Feeling Overwhelmed? Go Back To SWOT

May 30, 2017 | Garret Norris

Running your own business while rewarding, is an extremely challenging endeavor. Most of the times, entrepreneurs have to deal even with the most minuscule aspect of their business such as customer service and staff scheduling. On a larger scale, business owners have to manage cash flow, staff issues, new technologies, as well as government interventions and new economic regulations. Because of these complexities, business owners tend to overwork, which ultimately result to stress and even depression.

However, when done right, owning a business can also give benefits that a 9-5 job will never be able to provide. When the aforementioned aspects are managed properly and effectively, it will give your more time for yourself and your family, more time and attention on activities that will grow your business, and ultimately financial success.

In order to help business owners like you avoid being overwhelmed by the challenges you face as an entrepreneur, we here at Business Coaches Sydney urge our clients and friends to go back to the very basics of management by implementing one of the tested strategy known in the business landscape – the Strengths, Weaknesses, Opportunities and Threats (SWOT) Analysis. This strategy allows you to be proactive – rather than a reactive business owner, who deals with challenges as they arise.

Implementing SWOT Analysis

SWOT analysis is a simple framework that will help you identify and address issues you are facing at your business. Here are the four sections of SWOT in detail along with few questions that can help you use this tool more effectively.

Strengths. This aspect not only refers to your personal strengths, but of your business as well, which includes financial resources, infrastructures and equipment, and competitive employees.

  • What are your personal and business strengths?
  • Which personal and company strengths you should pursue now?
  • How can you use, maximize, and improve these strengths?

Weaknesses. This refers to the liabilities and weaknesses that you and your company have. While dealing with your weaknesses is important, it is better not to be consumed with them because it will only prolong your time on building your company’s strengths.
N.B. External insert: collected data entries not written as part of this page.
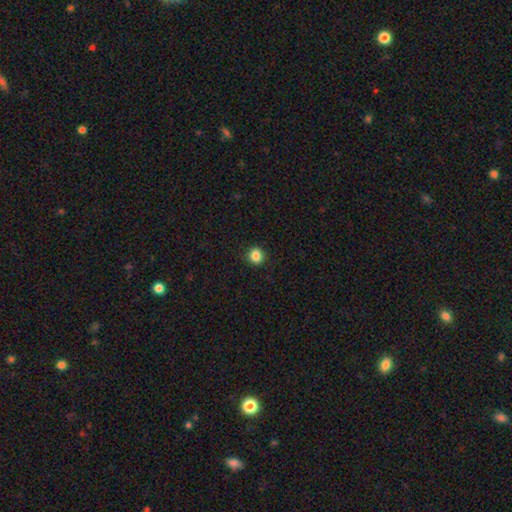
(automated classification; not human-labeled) Overall: smooth (85%). How rounded: round (83%). Merging: none (91%).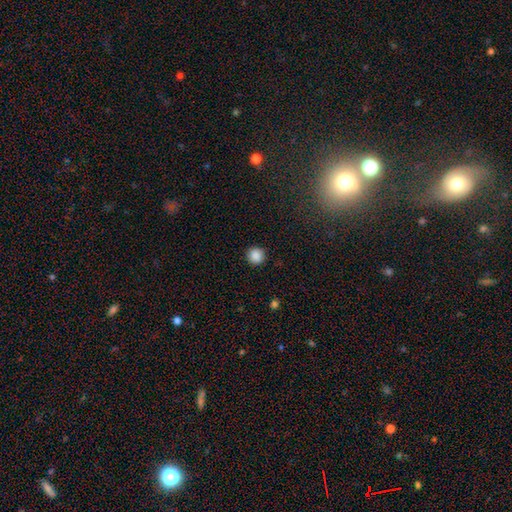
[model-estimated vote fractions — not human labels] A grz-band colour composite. It shows a smooth galaxy with no disk features (88%) that is round (95%). Merging: none (92%).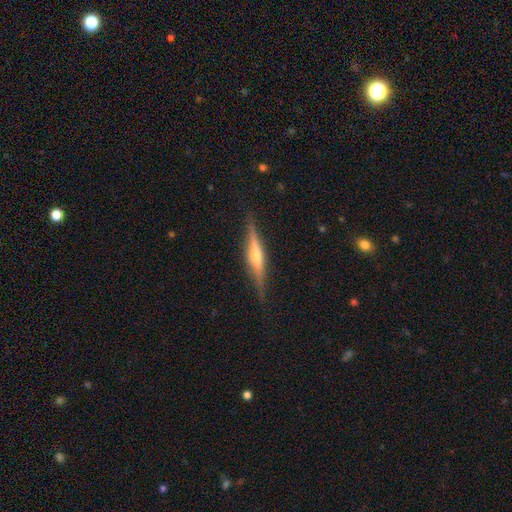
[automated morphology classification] Smooth or featured? Predicted: featured or disk (p=0.75). Edge-on disk? Predicted: yes (p=0.97). Edge-on bulge? Predicted: rounded (p=0.80). Merging? Predicted: none (p=0.87).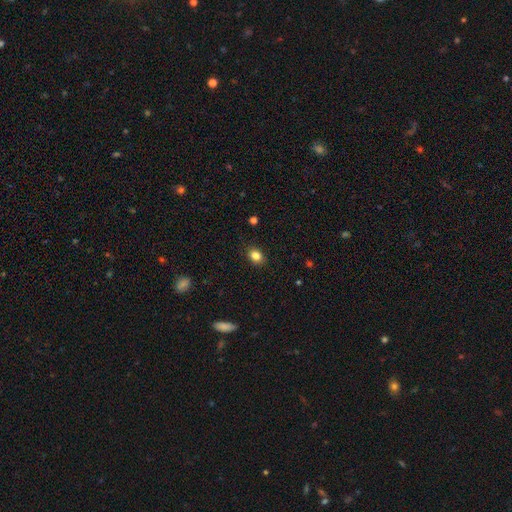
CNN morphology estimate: A smooth galaxy with no disk features (83%) that is in between round and cigar-shaped (61%).

Vote fractions:
- Smooth or featured? smooth: 83% / star or artifact: 11% / featured or disk: 6%
- How rounded? in between: 61% / round: 37% / cigar-shaped: 1%
- Merging? none: 87% / minor disturbance: 9% / major disturbance: 2% / merger: 1%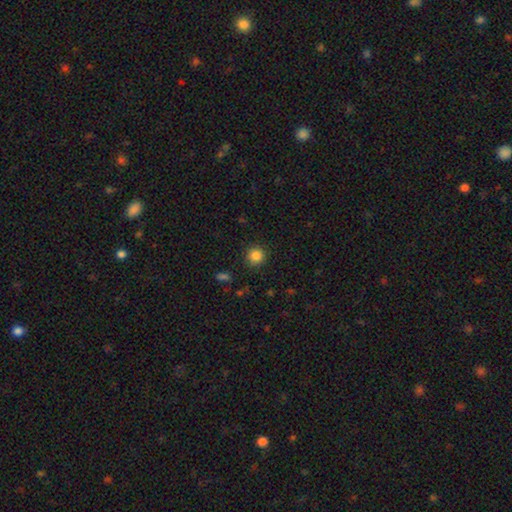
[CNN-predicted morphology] Smooth or featured: smooth — 85% (star or artifact — 11%)
How rounded: round — 92% (in between — 7%)
Merging: none — 89% (minor disturbance — 7%)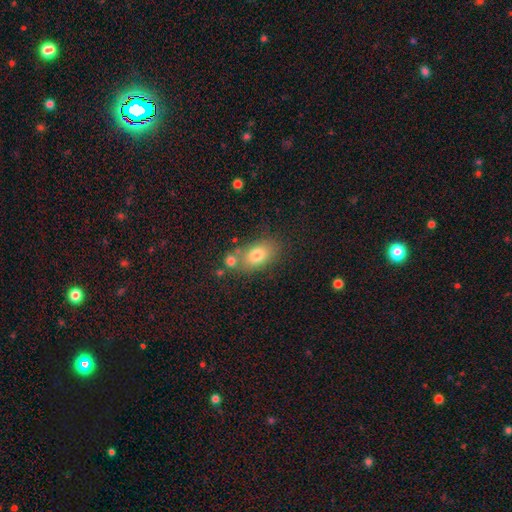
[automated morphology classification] A smooth galaxy with no disk features (74%) that is in between round and cigar-shaped (78%).

Vote fractions:
- Smooth or featured? smooth: 74% / star or artifact: 14% / featured or disk: 13%
- How rounded? in between: 78% / round: 19% / cigar-shaped: 3%
- Merging? none: 65% / merger: 18% / minor disturbance: 13% / major disturbance: 4%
  • What are your personal and business weaknesses and liabilities?
  • How can you neutralize or outsource these weaknesses?
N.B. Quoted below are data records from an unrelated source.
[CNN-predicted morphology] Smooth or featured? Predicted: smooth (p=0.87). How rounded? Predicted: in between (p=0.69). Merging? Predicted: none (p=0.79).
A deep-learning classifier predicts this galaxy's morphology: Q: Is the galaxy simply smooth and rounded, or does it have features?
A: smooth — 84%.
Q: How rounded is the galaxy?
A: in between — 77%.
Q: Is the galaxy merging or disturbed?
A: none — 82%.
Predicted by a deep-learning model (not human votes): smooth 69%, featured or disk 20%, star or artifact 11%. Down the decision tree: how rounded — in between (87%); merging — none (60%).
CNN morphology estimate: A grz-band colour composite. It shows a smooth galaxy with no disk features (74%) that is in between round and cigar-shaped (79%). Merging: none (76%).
Opportunities. This refers to any external opportunities that are available to your business. From better economic growth, newly opened market, to improved tax system, you have to be aware of every opportunity that may arise so you can seize them before your competitors do.

  • What revenue-generating opportunities you have right now?
  • Which of these opportunities provides the maximum ROI?
  • How can you effectively seize these opportunities?

Threats. Last but not the least, you must identify any threats or dangers that may stop you from growing your business or may bring your business to the brink of insolvency. After that, you have to put a strategy in place for determining how you can minimise or eliminate these threats.

  • What are the greatest threat/dangers facing you and your business?
  • How can you effectively minimise or eliminate these threats?

With SWOT analysis, you can easily identify which part of your business you are stuck into, allowing you to resolve problems much quicker. Having this simple framework at hand will help you focus on core areas of your business without getting overwhelmed!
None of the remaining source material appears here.